Governments must urgently adopt NIST’s post-quantum cryptography standards for all classified and critical infrastructure systems, and prioritize cryptographic asset inventories for nuclear command, financial settlement, and national identity systems as an immediate first step.

9. The Three-Pillar Response Framework

ORF’s broader policy architecture for navigating the quantum-cryptographic transition rests on the convergence of three institutional actors:

9.1 Government

  • Mandate PQC adoption timelines for all federal and critical infrastructure systems
  • Fund national cryptographic inventory program to identify vulnerable systems
  • Align with NIST FIPS 203, 204, 205, and 206 standards, adapting for domestic context
  • Establish a national PQC migration task force with cross-ministry representation
  • Integrate PQC requirements into procurement standards for all government IT

9.2 Industry

  • Begin cryptographic agility planning — designing systems to swap algorithms without full rewrites
  • Engage with sector-specific regulators (RBI, SEBI, TRAI, CERT-In) on PQC compliance roadmaps
  • Invest in PQC library implementations and hardware security module (HSM) upgrades
  • Prioritize HNDL-sensitive data categories for immediate encryption upgrade

9.3 Academia

  • Expand post-quantum mathematics curricula in engineering and computer science program
  • Fund research into novel PQC primitives including Ramanujan graph-based schemes
  • Establish India-led international research consortia on quantum-safe cryptography
  • Support open-source PQC implementation projects and security audits

10. Conclusion: The Urgency Cannot Be Overstated

Post-Quantum Cryptography is not a distant theoretical concern. It is an immediate operational and strategic priority that touches every institution that relies on encrypted communications — which is to say, every institution of consequence in modern society. The NIST standardization of ML-KEM, ML-DSA, SLH-DSA, and FN-DSA in 2024 removed the final obstacle to a principled migration pathway: the standards now exist, the algorithms have been vetted, and the tools to implement them are available.
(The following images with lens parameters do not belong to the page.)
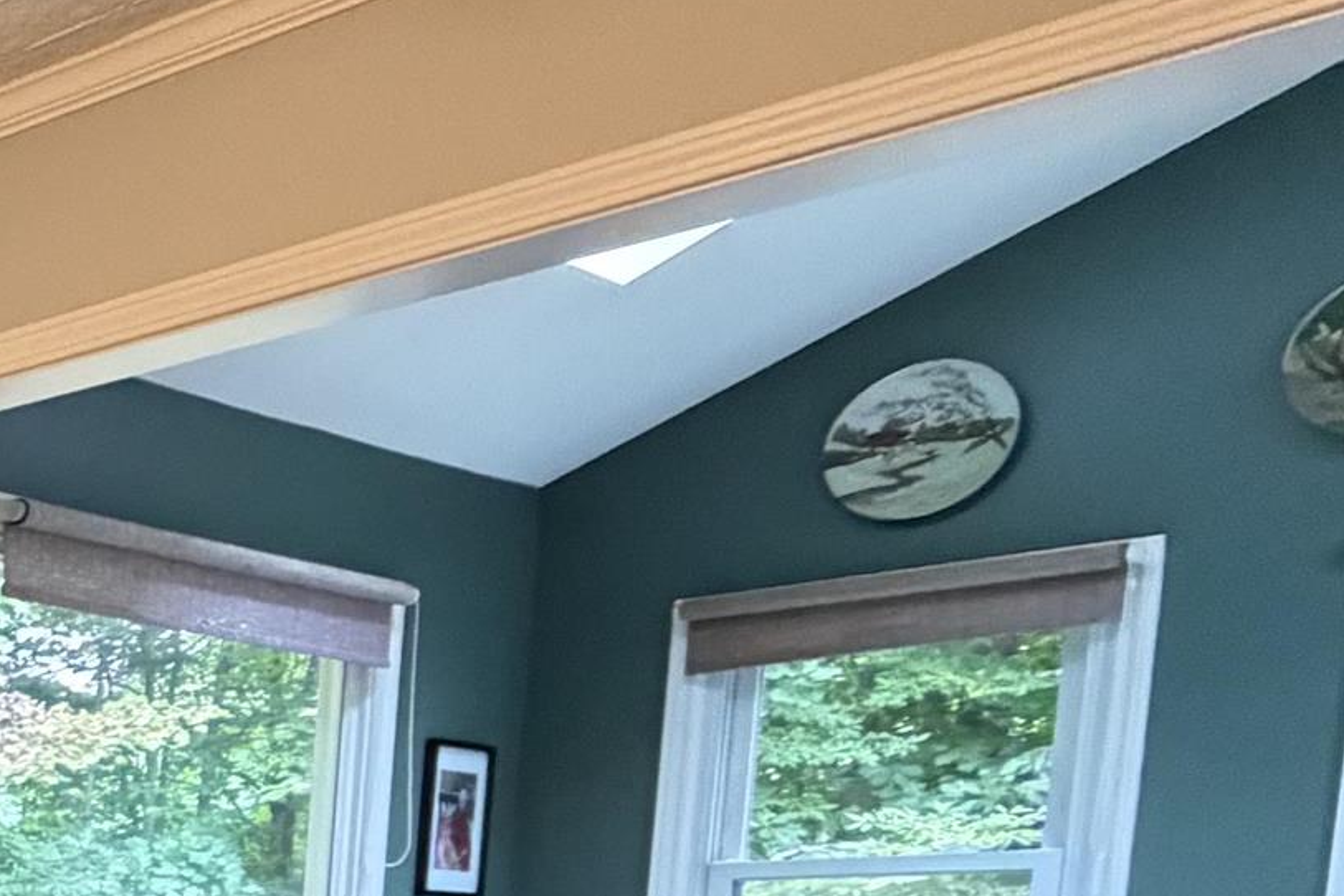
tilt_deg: -5.4
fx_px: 2053
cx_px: -954
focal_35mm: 55
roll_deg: +0.1
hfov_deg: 23.3
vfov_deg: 21.9
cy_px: 1199
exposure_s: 1/60
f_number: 2.2
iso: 800
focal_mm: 2.22
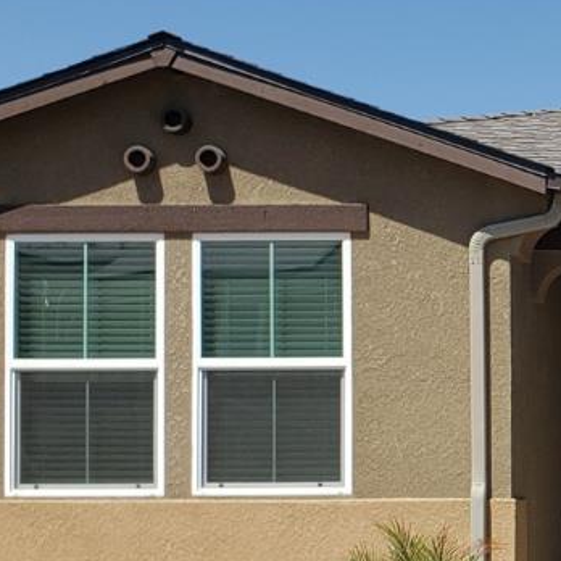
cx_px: 895
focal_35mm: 99
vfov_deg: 17.4
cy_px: 449
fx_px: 1815
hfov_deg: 15.8
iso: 50
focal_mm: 4.3
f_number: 2.4
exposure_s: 1/1750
The remaining obstacle is institutional urgency. Governments, corporations, and agencies must internalize three truths simultaneously: that Q-Day will arrive within this decade in all probability; that adversaries are harvesting sensitive data right now; and that the migration to PQC is a multi-year program that must begin immediately to complete in time.

For India, the stakes are especially high and the opportunity especially significant. A country that has built one of the world’s most ambitious digital public infrastructure stacks — from Aadhaar to UPI to DigiLocker — cannot afford to have that infrastructure rendered cryptographically naked by a geopolitical competitor’s quantum breakthrough. India’s National Quantum Mission must be complemented by a National PQC Migration Strategy with clear timelines, accountable owners, and adequate funding.

As ORF’s researchers have consistently argued, the quantum age will reward the prepared and punish the complacent. The lynchpin of that preparedness is Post-Quantum Cryptography.